Furthermore, several factors mitigate concerns about antibiotic resistance. The design of each of the trials use a single prophylactic intrapartum dose of antibiotic/placebo rather than multiple prophylactic dose administration. Both have also included women at both high- and low-risk for infection. The prophylactic use of azithromycin, if effective, will reduce the risk of infection and in turn reduce the overall use of antibiotics to treat infection as already shown in other trials ^{6, 14} . To better assess this, all 3 trials are monitoring for resistant infection. In addition, the trials are conducting in-depth investigations that will inform on the impact of azithromycin use on potential changes to the microbiome.

Besides the similarities, there are several important differences in the trials, including secondary outcomes ( Table 3) as well as among prospectively planned ancillary studies to assess important research questions. PregnAnZi-2 is assessing the impact of the intervention on growth. One of the main areas is the concern about AMR. To address this, the A-PLUS and SANTE trials have a sub-study to assess AMR of those randomized to azithromycin vs. placebo while the PregnAnZI-2 trial has several secondary endpoints to determine the extent of the impact on macrolide resistance in both mothers and babies.

There have been concerns about the impact of azithromycin on the microbiome. The PregnAnZI-2, A-PLUS and SANTE trials will conduct detailed microbiome assessments for a sub-set of participants (mothers and newborns). Future studies might correlate differences in microbiome due to antibiotics with longer-term outcomes of the child and mother.

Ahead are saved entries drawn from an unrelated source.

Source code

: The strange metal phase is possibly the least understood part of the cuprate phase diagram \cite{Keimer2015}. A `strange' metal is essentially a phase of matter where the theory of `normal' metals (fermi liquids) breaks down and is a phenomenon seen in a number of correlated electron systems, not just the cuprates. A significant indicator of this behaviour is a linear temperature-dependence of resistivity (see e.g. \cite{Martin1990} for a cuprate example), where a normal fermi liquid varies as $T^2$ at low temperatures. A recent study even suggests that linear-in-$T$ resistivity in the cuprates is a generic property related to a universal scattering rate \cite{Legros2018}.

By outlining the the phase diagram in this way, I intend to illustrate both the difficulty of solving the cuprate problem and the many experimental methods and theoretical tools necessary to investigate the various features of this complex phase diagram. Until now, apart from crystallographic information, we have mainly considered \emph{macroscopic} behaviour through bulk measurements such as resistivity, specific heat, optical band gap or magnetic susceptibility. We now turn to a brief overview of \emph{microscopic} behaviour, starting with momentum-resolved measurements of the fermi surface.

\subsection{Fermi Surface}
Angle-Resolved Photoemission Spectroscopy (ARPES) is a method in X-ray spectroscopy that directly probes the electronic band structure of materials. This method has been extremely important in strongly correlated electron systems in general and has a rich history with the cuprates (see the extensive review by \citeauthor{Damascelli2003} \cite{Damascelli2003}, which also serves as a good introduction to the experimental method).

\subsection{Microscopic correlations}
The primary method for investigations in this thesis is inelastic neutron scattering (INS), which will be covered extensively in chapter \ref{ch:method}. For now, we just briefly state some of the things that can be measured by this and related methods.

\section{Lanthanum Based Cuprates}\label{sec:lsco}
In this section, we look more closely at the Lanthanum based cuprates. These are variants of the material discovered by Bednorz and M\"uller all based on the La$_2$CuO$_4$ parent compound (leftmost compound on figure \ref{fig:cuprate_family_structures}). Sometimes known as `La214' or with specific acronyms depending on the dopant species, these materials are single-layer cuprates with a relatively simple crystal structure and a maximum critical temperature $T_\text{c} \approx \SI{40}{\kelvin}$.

As with other interventions administered during pregnancy, assessing the potential for long-term neurological effects on children is another public health concern. To help address this issue, the PregnAnZI-2 study will be following infants until 36 months after birth to assess neurodevelopmental outcomes. The A-PLUS trial will also evaluate neurodevelopmental outcomes among a subset of children at 24 months of age.

Azithromycin is an inexpensive macrolide that shows promise for improving health in LMICs. To date, numerous clinical trials have assessed the effect of azithromycin on maternal, newborn, and child survival as well as health for a range of conditions and using a range of outcomes. Since the puerperal period is the time with the highest risk of sepsis for women and their newborns, assessing the potential effect of this intervention during the time of highest risk is a necessity. With the public health concerns of increasing antimicrobial resistance globally, it is of special importance that these trials definitively address potential of antimicrobial resistance associated with azithromycin, and various approaches will be studied across the trials.

RCTs provide the strongest evidence needed to weigh the benefits and safety of interventions to improve health outcomes. Given the time and costs involved, prospective harmonization of trial outcomes is important whenever possible to allow for meaningful comparisons across trials and meta-analyses to evaluate outcomes among sub-groups. The three trials on azithromycin described here represent an opportunity to gain substantial, high-quality data across diverse populations to inform the use of azithromycin in pregnancy to reduce sepsis and other adverse pregnancy outcomes.